------ SOURCE EXTRACT
The coming-of-age of “involution”
The intense anxiety felt by younger people, and exacerbated by the pandemic, prompted a wider discussion on a once niche academic concept: neijuan. Translated as “involution,” the anthropological term was first applied to agriculture, and has come to describe conditions in which a society ceases to progress, and instead starts to stagnate internally. Increased output and competition intensify but yield no clear results or innovative, technological breakthroughs.
Neijuan has become a hot topic on the Chinese internet and in media reports this year as a word that “captures urban China’s unhappiness.” Complaints of their work becoming too “involuted”—more competitive with little corresponding rewards—are as likely to be discussed on Weibo by white-collar workers as food delivery drivers.
One example cited to illustrate the phenomenon is a notice in a Wuhan marketplace that forbade employment of female workers (link in Chinese) over the age of 45, and male workers over 50, citing the need to “upgrade” its services. In an “involuted” society, demand for work is so high that age and experience become liabilities. In another example, a student at China’s prestigious Tsinghua University was pictured typing on his laptop while riding on a bike. The pressure to stand out at this elite school has become so intense that even commuting has become an opportunity to maximize output.
Shanghai-based Clarisse Zhang is one of the youngsters who feels they have missed out on a golden period, when simply working hard could mean a ticket to a better life. The coder, who asked to use a pseudonym, has become an enthusiastic convert to the touching fish philosophy. She now arrives at work after 10am, and leaves the office at 11.30 to have lunch, which could last over three hours. “Sometimes I put fake appointments on my calendar in case anyone asks for me,” she told Quartz. She will also go have a nap or read books in her car, which is parked near the office, when she doesn’t feel like working.
“‘The ‘touching fish’ trend is tied up closely with intensifying involution in China,” says Zhang, who works at a listed Chinese internet company. “People who have the capacity to compete are using all their strength to squeeze out rivals, while people like me, who don’t have that kind of energy, chose to lie down and be happy losers,” she says.
------------
------ RECORDS SHOWN
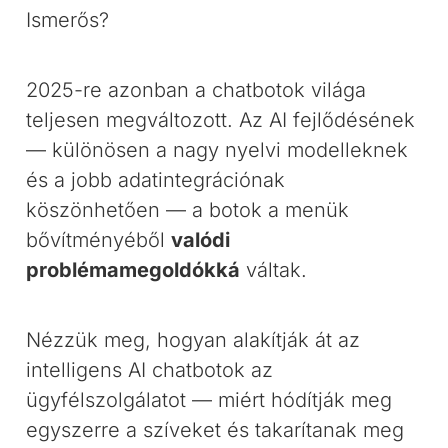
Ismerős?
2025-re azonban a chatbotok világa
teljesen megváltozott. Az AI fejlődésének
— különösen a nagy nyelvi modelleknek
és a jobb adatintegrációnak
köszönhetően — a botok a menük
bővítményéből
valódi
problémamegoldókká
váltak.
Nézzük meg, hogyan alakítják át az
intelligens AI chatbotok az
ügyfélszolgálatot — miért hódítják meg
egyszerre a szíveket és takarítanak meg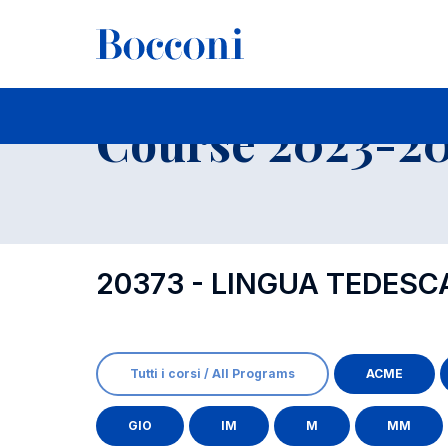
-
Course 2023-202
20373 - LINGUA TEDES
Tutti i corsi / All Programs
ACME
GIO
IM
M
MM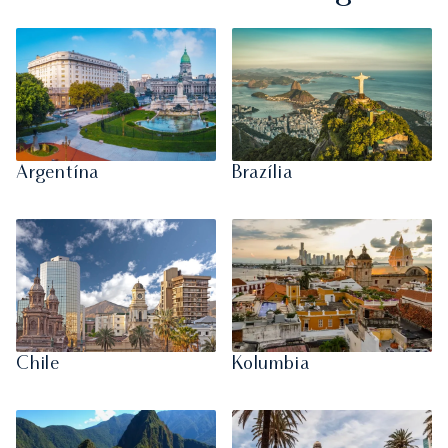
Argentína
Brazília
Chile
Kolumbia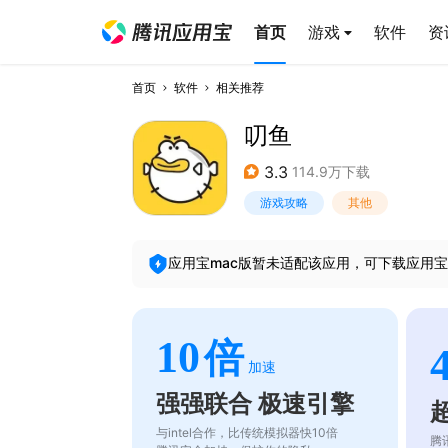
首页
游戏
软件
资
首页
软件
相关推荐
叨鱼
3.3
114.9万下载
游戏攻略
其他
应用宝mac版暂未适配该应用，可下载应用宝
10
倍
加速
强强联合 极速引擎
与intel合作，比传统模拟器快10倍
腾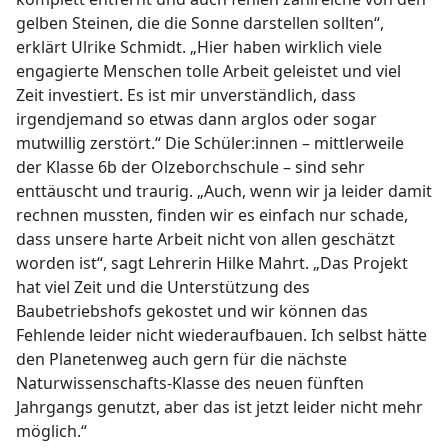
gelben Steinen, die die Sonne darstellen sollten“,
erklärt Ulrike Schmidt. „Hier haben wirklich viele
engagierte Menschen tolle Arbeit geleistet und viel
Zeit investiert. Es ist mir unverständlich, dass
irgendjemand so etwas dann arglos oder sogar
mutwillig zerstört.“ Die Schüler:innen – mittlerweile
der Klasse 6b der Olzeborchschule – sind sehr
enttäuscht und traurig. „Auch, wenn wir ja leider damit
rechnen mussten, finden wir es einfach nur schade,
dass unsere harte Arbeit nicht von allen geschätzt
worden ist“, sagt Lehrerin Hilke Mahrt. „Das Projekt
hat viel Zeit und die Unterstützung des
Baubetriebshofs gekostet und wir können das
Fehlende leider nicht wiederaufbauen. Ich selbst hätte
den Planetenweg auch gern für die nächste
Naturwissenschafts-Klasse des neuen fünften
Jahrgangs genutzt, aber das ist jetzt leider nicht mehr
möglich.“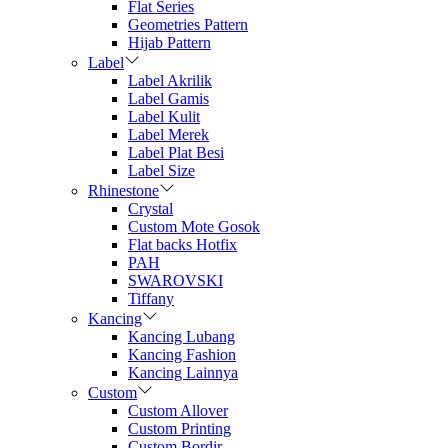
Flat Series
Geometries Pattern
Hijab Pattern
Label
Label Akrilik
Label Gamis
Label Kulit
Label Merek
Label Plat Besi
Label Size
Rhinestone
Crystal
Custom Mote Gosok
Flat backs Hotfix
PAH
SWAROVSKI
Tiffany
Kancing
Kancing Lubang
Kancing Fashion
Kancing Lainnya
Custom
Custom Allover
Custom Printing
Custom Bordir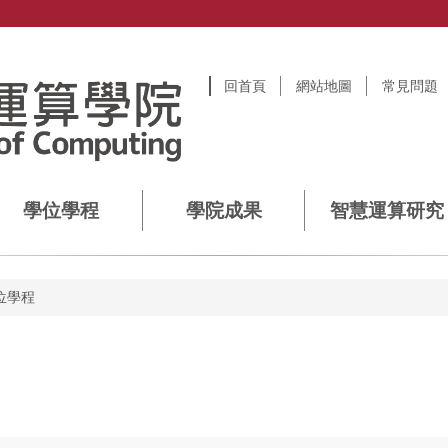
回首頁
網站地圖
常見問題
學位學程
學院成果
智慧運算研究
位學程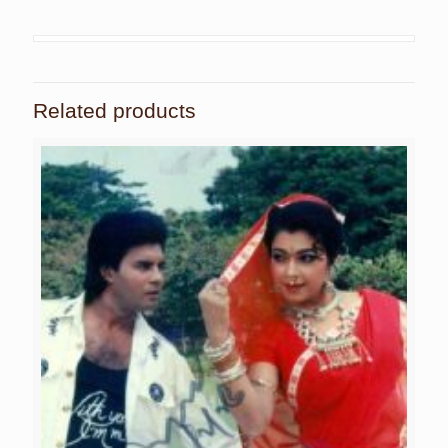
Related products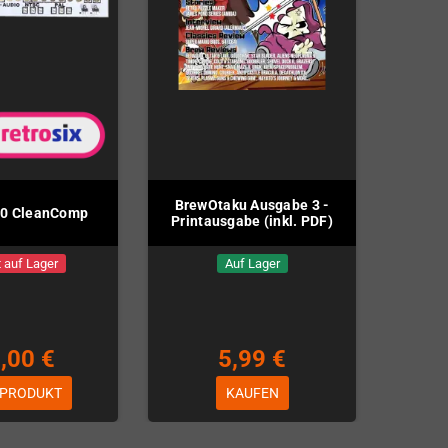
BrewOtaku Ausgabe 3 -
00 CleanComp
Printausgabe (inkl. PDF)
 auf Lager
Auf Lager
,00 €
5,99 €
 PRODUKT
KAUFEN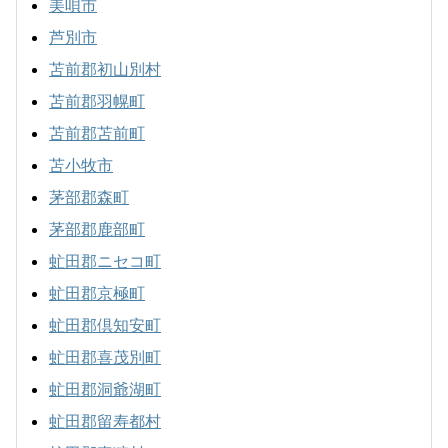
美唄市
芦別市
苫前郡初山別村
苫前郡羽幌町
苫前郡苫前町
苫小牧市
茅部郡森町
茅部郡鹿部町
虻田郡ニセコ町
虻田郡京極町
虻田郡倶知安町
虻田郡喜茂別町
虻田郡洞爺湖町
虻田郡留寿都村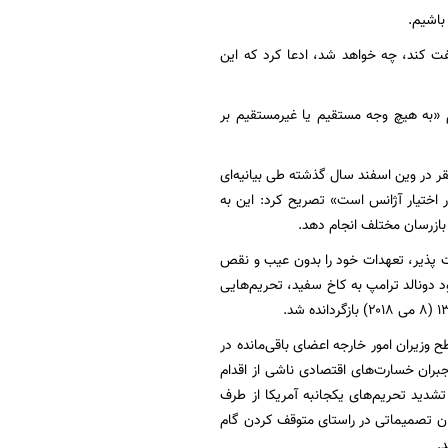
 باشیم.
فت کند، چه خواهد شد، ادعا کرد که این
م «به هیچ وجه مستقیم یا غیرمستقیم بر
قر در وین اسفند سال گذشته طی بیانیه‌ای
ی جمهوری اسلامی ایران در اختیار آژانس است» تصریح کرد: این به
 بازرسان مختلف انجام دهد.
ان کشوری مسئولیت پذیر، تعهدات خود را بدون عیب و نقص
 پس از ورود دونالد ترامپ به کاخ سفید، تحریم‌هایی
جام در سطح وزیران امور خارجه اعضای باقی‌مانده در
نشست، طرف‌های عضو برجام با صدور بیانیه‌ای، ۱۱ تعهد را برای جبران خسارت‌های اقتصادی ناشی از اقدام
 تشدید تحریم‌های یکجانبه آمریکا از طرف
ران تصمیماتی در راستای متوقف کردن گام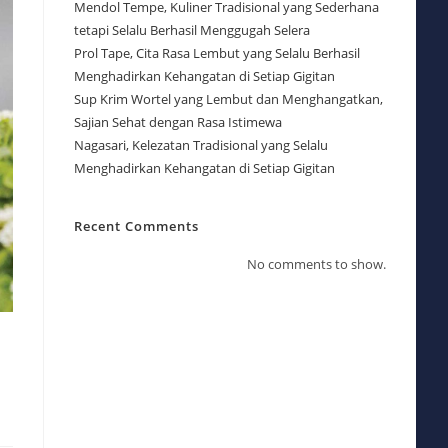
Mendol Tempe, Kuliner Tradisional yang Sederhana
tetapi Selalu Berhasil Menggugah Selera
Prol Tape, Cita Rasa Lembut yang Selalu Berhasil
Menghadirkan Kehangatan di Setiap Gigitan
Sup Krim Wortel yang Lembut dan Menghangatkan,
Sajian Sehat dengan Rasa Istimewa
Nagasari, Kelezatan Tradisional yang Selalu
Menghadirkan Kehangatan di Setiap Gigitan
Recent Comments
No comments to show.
------------
*EXERCISE GOAL:*
Please continue the article on "involution" in China from where it stops, after Zhang's remark about choosing to be happy losers.

*RESULT OF THE TASK:*
Such stagnation might sound familiar to young people in developed economies where stalled growth has limited the opportunities that their parents enjoyed. Japan, for example, consistently ranks among cities with the longest working hours globally. The culture of overwork is so prevalent that there is a term for it: “karoshi”—which refers to death caused by excessive working hours. But the country has been grappling with a slowdown in GDP growth and low inflation after stock market and property bubbles burst in the early 90s. As a result, many discouraged Japanese youngsters have lost interest in a career-driven life, or even in building families, which they are unsure they can support financially.
“Behind the trending of ‘involution’ and ‘touching fish,’ is youngsters’ sharp awareness of the broad social system and competition mechanism that they once ignored, and also a reflection of their discontent towards the intense work culture such as ‘996,’” said an analysis (link in Chinese) published on the WeChat account of Chinese publisher Huazhong University of Science & Technology Press.
Massage Bear says that behind the appeal of slacking off, she sees many young people “finding ways to progress in life” without betting everything on their day jobs. “Lots of my friends are taking exams to get qualifications in areas such as law or finance, after they get off work,” she says.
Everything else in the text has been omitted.